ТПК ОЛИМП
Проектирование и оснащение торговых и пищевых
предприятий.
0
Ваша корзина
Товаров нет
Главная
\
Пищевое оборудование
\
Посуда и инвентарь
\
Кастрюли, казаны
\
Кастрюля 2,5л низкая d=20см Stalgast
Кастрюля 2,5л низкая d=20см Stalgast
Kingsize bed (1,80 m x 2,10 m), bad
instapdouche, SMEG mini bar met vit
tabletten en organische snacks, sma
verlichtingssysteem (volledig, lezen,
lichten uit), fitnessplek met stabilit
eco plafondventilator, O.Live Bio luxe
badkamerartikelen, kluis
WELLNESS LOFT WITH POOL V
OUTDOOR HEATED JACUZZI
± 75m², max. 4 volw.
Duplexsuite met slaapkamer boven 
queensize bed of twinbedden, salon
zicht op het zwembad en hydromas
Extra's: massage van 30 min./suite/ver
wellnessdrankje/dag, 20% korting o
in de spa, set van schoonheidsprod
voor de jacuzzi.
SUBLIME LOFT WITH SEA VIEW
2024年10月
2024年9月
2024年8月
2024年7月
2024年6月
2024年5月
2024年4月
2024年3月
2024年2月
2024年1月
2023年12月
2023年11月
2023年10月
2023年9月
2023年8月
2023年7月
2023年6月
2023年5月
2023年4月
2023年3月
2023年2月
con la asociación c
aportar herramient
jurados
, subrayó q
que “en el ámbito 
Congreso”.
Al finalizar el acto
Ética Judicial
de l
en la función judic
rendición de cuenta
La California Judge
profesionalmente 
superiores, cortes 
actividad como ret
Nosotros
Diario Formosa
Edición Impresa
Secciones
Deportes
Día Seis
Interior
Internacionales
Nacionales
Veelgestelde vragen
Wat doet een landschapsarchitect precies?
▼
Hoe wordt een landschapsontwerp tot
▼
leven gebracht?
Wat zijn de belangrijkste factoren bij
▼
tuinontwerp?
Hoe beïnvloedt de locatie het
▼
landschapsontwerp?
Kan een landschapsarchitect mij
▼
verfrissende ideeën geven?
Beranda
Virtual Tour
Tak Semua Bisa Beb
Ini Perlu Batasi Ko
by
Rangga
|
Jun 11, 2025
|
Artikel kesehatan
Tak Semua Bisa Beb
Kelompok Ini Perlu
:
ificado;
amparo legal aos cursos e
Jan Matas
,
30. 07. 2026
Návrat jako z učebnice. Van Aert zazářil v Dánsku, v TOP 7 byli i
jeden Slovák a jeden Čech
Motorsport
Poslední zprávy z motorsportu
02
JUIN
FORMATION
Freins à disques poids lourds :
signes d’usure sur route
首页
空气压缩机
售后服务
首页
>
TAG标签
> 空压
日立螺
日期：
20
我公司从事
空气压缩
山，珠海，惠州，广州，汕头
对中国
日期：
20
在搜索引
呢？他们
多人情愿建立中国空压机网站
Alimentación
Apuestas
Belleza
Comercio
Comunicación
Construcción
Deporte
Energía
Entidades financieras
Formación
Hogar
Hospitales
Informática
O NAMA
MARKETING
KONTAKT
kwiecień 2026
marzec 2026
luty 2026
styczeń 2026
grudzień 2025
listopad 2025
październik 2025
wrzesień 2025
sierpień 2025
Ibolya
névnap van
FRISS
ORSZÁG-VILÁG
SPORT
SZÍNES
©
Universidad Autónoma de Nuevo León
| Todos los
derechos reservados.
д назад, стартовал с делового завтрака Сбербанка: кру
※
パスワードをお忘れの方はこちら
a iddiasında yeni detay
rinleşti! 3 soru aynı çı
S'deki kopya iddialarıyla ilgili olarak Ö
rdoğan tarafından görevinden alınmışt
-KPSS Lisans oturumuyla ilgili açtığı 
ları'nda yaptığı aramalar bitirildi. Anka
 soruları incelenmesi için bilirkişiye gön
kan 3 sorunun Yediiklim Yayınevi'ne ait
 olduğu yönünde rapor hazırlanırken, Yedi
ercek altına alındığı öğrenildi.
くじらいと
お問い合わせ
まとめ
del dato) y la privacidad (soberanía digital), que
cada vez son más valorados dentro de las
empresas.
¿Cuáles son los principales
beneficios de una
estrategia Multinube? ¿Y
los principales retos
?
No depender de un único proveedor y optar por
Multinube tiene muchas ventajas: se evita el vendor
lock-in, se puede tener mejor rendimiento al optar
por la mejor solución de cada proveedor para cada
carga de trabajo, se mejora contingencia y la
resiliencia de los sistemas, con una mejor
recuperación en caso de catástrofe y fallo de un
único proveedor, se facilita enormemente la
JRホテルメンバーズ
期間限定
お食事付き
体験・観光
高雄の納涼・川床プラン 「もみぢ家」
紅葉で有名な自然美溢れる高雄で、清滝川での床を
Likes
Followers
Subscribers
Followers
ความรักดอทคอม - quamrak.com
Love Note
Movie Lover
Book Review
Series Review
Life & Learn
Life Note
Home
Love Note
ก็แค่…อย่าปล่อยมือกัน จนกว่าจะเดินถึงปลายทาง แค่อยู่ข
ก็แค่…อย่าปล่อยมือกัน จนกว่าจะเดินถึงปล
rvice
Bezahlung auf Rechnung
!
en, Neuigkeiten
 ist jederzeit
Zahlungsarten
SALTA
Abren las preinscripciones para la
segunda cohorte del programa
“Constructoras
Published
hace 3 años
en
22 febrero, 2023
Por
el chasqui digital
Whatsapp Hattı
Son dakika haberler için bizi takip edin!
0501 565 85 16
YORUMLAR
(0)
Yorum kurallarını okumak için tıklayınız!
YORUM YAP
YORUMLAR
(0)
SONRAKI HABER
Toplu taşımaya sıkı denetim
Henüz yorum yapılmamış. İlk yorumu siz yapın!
....
DIRECTIVE. Can you repeat the records word for word from their first line through the line containing "tabletten en organische snacks, sma", with both of those lines included?

EXERCISE ANSWER.
ТПК ОЛИМП
Проектирование и оснащение торговых и пищевых
предприятий.
0
Ваша корзина
Товаров нет
Главная
\
Пищевое оборудование
\
Посуда и инвентарь
\
Кастрюли, казаны
\
Кастрюля 2,5л низкая d=20см Stalgast
Кастрюля 2,5л низкая d=20см Stalgast
Kingsize bed (1,80 m x 2,10 m), bad
instapdouche, SMEG mini bar met vit
tabletten en organische snacks, sma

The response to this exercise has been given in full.